These are dark poems. A wasted landscape of pain ossified, of scarred remnants of emotions. There is no horror in abuse. The terror is in the endurance, in the dreamlike detachment from one's own existence that follows. People around me feel my surrealism. They back away, alienated, discomfited by the limpid placenta of my virtual reality.

Now I am left alone and I write umbilical poems as others would converse.

Before and after prison, I have written reference books and essays. My first book of short fiction was critically acclaimed and commercially successful.

I tried my hand at poetry before, in Hebrew, but failed. Tis strange. They say that poetry is the daughter of emotion. Not in my case.

I never felt except in prison - and yet there, I wrote in prose. The poetry I authored as one does math. It was the syllabic music that attracted me, the power to compose with words. I wasn't looking to express any profound truth or to convey a thing about myself. I wanted to recreate the magic of the broken metric. I still recite aloud a poem until it SOUNDS right. I write upright - the legacy of prison. I stand and type on a laptop perched atop a cardboard box. It is ascetic and, to me, so is poetry. A purity. An abstraction. A string of symbols open to exegesis. It is the most sublime intellectual pursuit in a world that narrowed down and has become only my intellect."

Hannah Gabbay, author and journalist, read my poems and wrote to me:

But for a few of your poems that betray an innocence you know was lost (mind you I say know, rather than simply, was) there is a dark and haunting quality that pervades your poetry. Beauty, in all its carnal and cerebral manifestations, and beautiful vulgarity, converge. The words are woven masterfully, as the tapestry at Bayeux.

 

Your poems speak to the ideals to which we of noble or ignoble intention, all aspire.

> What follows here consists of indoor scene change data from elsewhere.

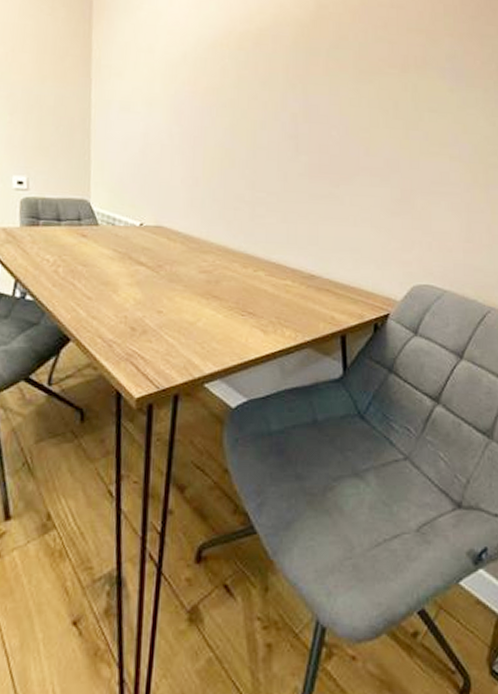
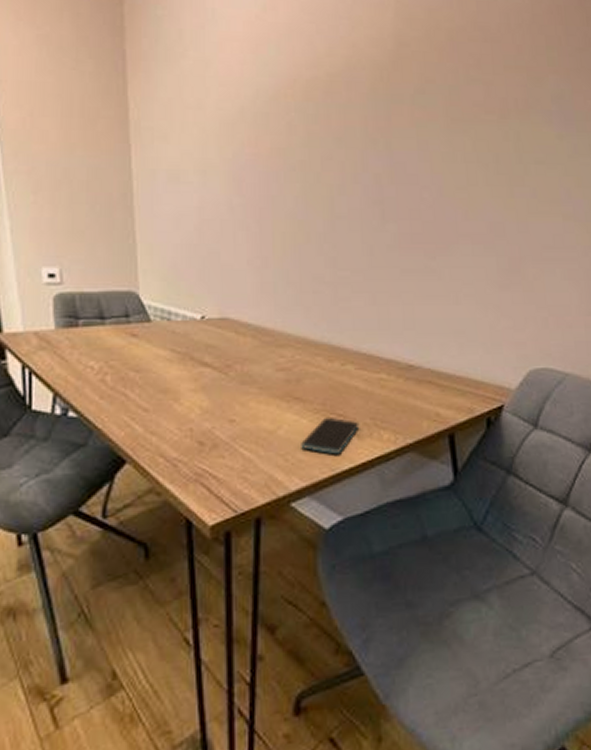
smartphone: none [216,313,266,346] -> present [301,416,360,455]

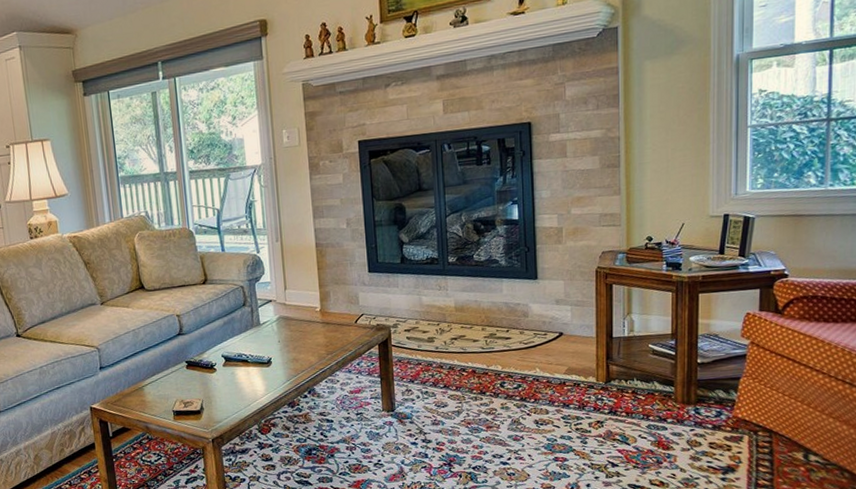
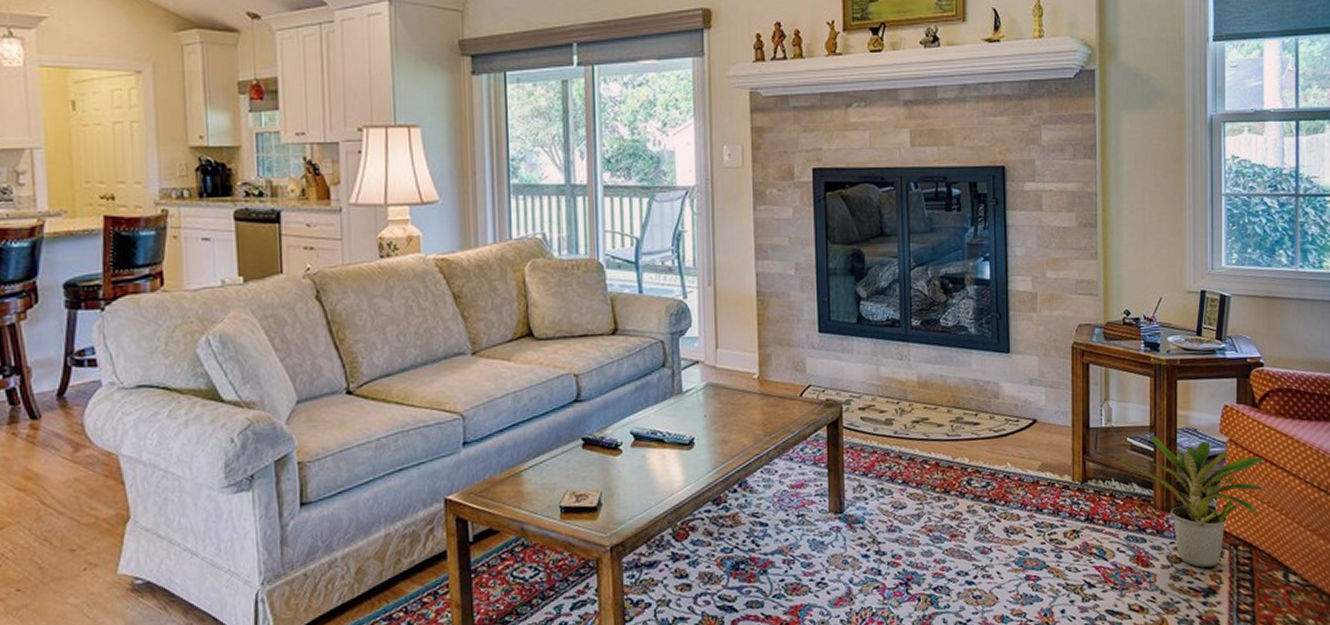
potted plant: none [640,340,786,451] -> present [1118,434,1264,568]

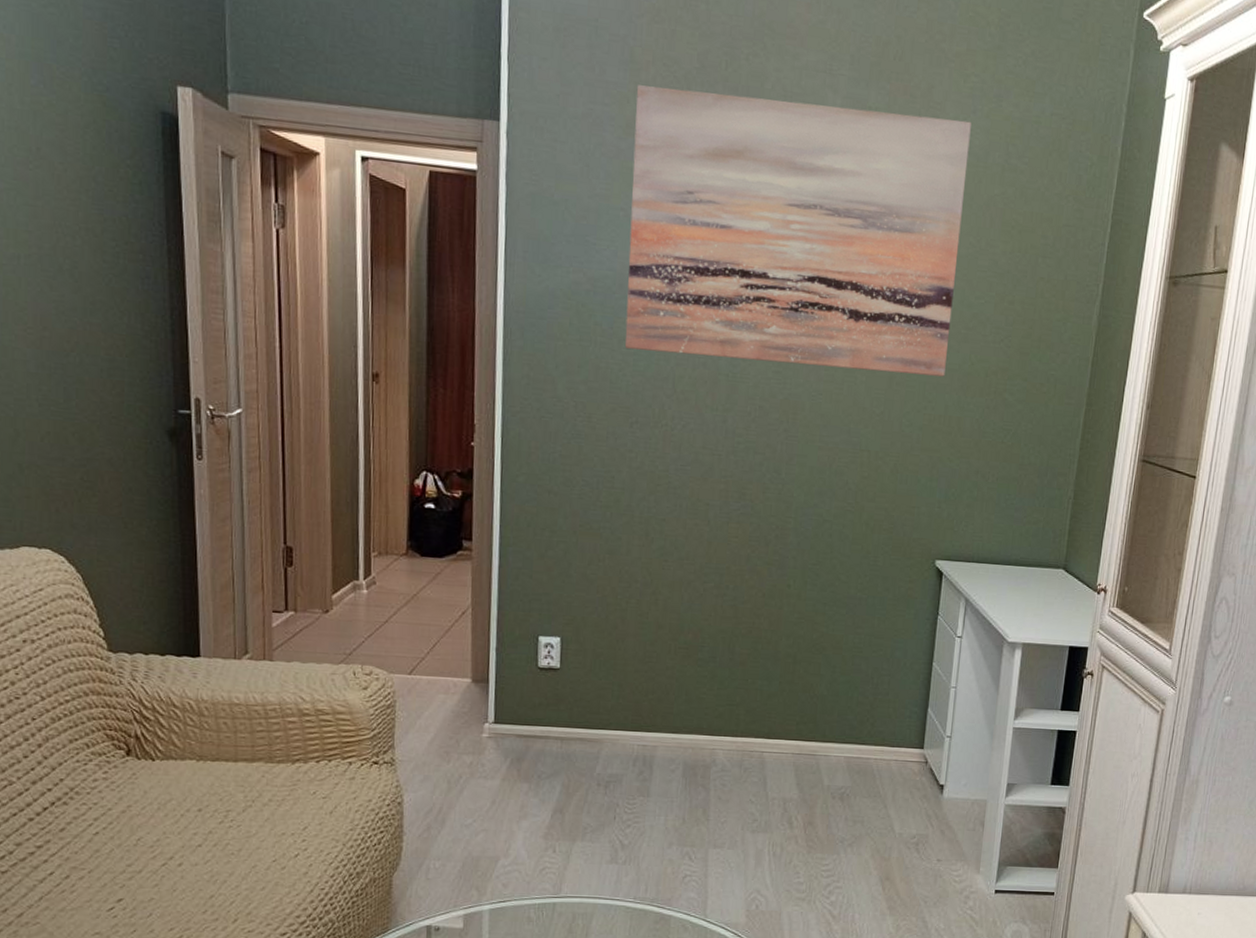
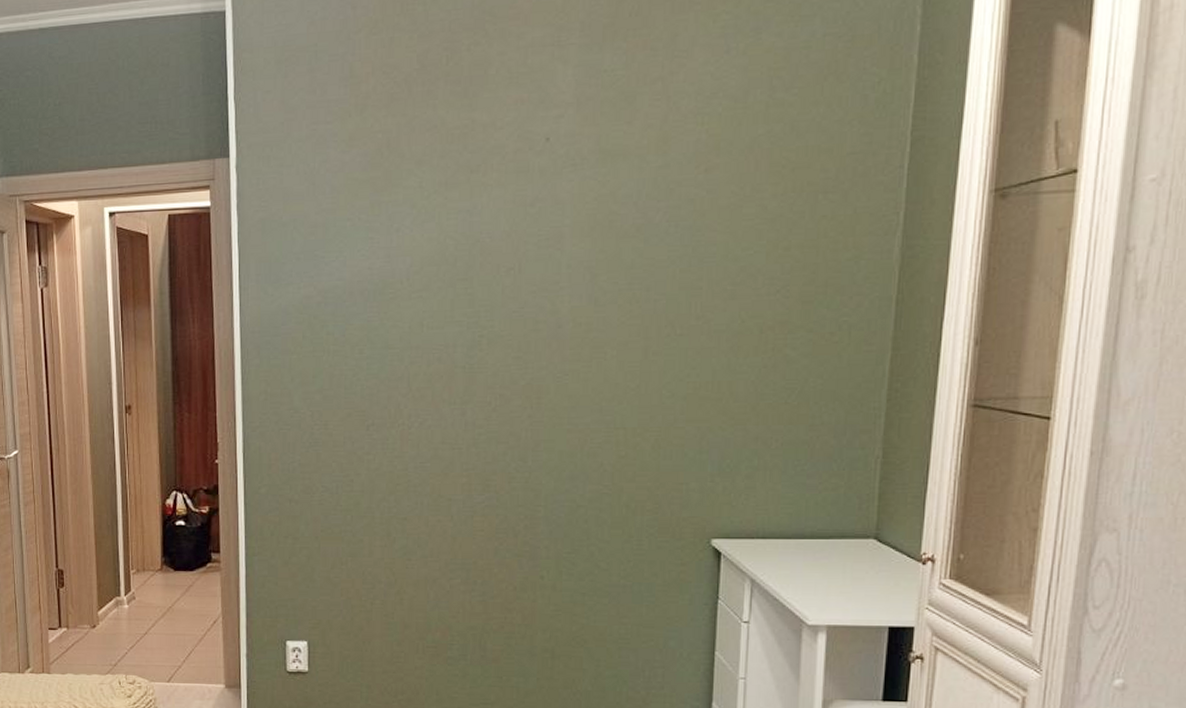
wall art: present [624,85,971,377] -> none [357,62,725,353]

They speak to the corporeal baseness and longings we all harbor deep in the cellars of our hearts -- because at the end of the day, we are, Animal.

 

We may strive for the celestial, the G-dlike in us, but the primitive gives way in us each and all. It is what we are -- whatever our unique pathologies or idiosyncrasies. Part Divine. Part Beast. Some of more the former. Some of us more the latter.

 

In this, many of your poems give the impression that you are exposing to the reader your inner sanctum; raw emotion -- down to your flesh and bone. But, therein lies the rub: it is the impression you wish to convey. Not the true self. You harness this truth and distill its essence as vapor. The vapor is inhaled, consumed. You know it is there, but cannot see it. You transmit it as light. But light, refracted. It can be seen in all its prisms, but its origins and end-point cannot be discerned. It eludes any tangible grasp.

 

You judiciously select your words and delegate to each of them, a task: please, carefully selected word, tell the reader what I want him or her to believe of me. Speak from the me that I would be, if I could be. Speak as though I'm without inhibition to expose fallibility. Speak low, speak softly, speak angrily -- speak in the way I would do, if I could do so extemporaneously, messily, from the heart. Speak this way, you do, then stop just short of letting the floodgates open.

 

I read words that are born of emotion, and, emotional reluctance at one and the same time. It is why your poems are brilliant and artfully written. I don't believe they could be so masterful were there not a deliberateness to them. Your respect for words is noble, admirable, even. To me, however, it seems you love and respect these words more than the emotion to which they have been assigned the task of describing. Your astronomic intellect is your savior, I believe, in this regard. For even if you have not experienced each to its tormented end, or full-breadth, you *know* what it feels like: loss, longing, angst, isolation, desolation, awe, demoralization, hope renewed, hope deferred, obsession, denigration, indifference, and love. Isn't knowing the same as feeling? As doing? Your poems elicit this wonderment in me: where does the רוח end, and your mind, begin?”